Crystal Falls officials seek funding to repair city hall
By NIKKI YOUNK
CRYSTAL FALLS – At 99 years old, Crystal Falls’ city hall is showing its age.
Although there are many parts of the building that Crystal Falls City Manager Dorothea Olson would like to spruce up for its centennial next year, there is one issue that requires immediate attention.
One of the glass block walls in the second-floor auditorium is bowing in to the point that the window in the center cannot be properly closed. Two other glass block walls may be starting to bow in, as well.
“It’s definitely changed since last year,” Olson pointed out. “It’s getting worse.”
Olson is concerned that the glass block wall could collapse and be a hazard to anyone walking on the sidewalk below. The wall is located on the east side of the building, just above the entrances to the police department and fire hall.
To address the issue, Olson formed a building committee with mayor Janet Hendrickson and city council member Jack Bicigo.
Committee members recently toured the building in order to prioritize maintenance needs. They agreed that the glass block wall is the number one problem.
The committee is currently soliciting for proposals from engineering firms to design and oversee the repair of the glass block wall. A preliminary estimate from a structural engineer put the cost between $30,000 and $40,000.
“The immediate concern is safety,” Olson explained. “We have to fix it regardless of any anniversary celebrations.”
Other auditorium maintenance issues noted by the building committee included a weak hardwood floor with boards that bend down when stepped on, water damage from a previous leak in the roof, and cracked ceiling plaster in the balcony area.
Fresh paint is also needed throughout the interior of the building.
The city does not have enough funds to complete all of the additional updates, but grant money may be available if the city hall can get on the National Register of Historic Places.

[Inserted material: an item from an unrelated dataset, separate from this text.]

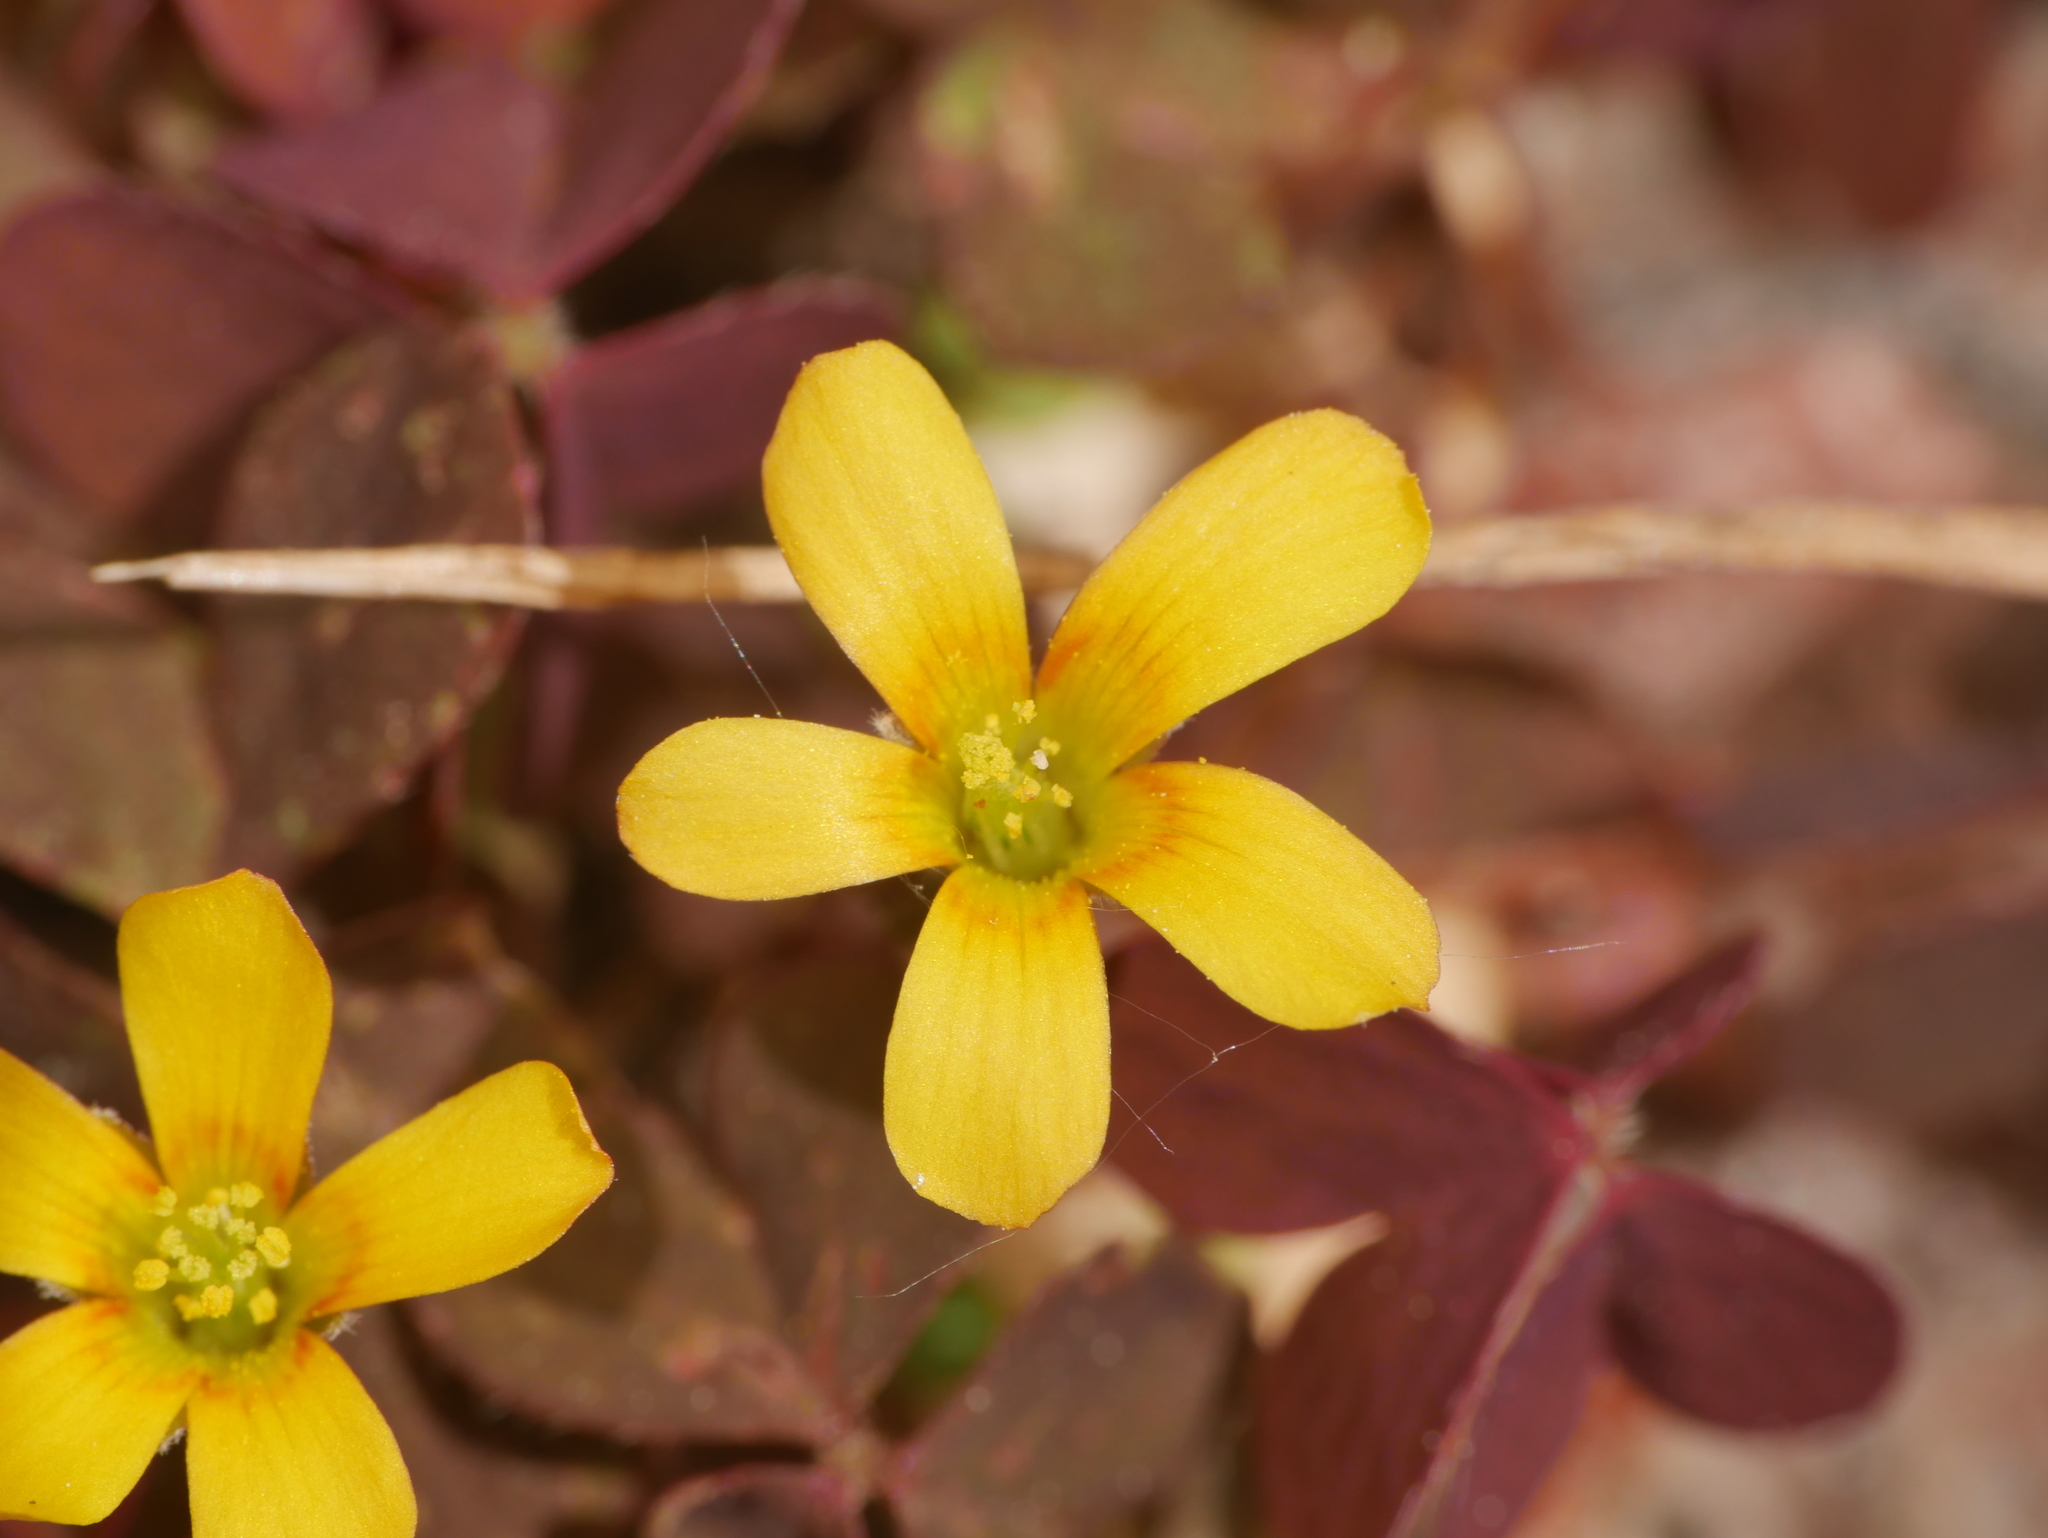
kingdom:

In the past, the building’s auditorium hosted plays, performances, and dances. Up until about five years ago, Forest Park High School used the space for its annual prom.
Now, use of the auditorium is restricted. The Harbour House museum utilizes some of the space for storage, but no large groups are allowed to come in.
“Do we let it deteriorate or do we do something with it?” Olson asked.
Olson said that the city is also looking at possibly having the city hall included in a larger historic district.
The Crystal View Apartments complex, which is located directly across Superior Avenue from city hall, and the Iron County Courthouse, which is located a few blocks to the west of city hall, are already on the historic register.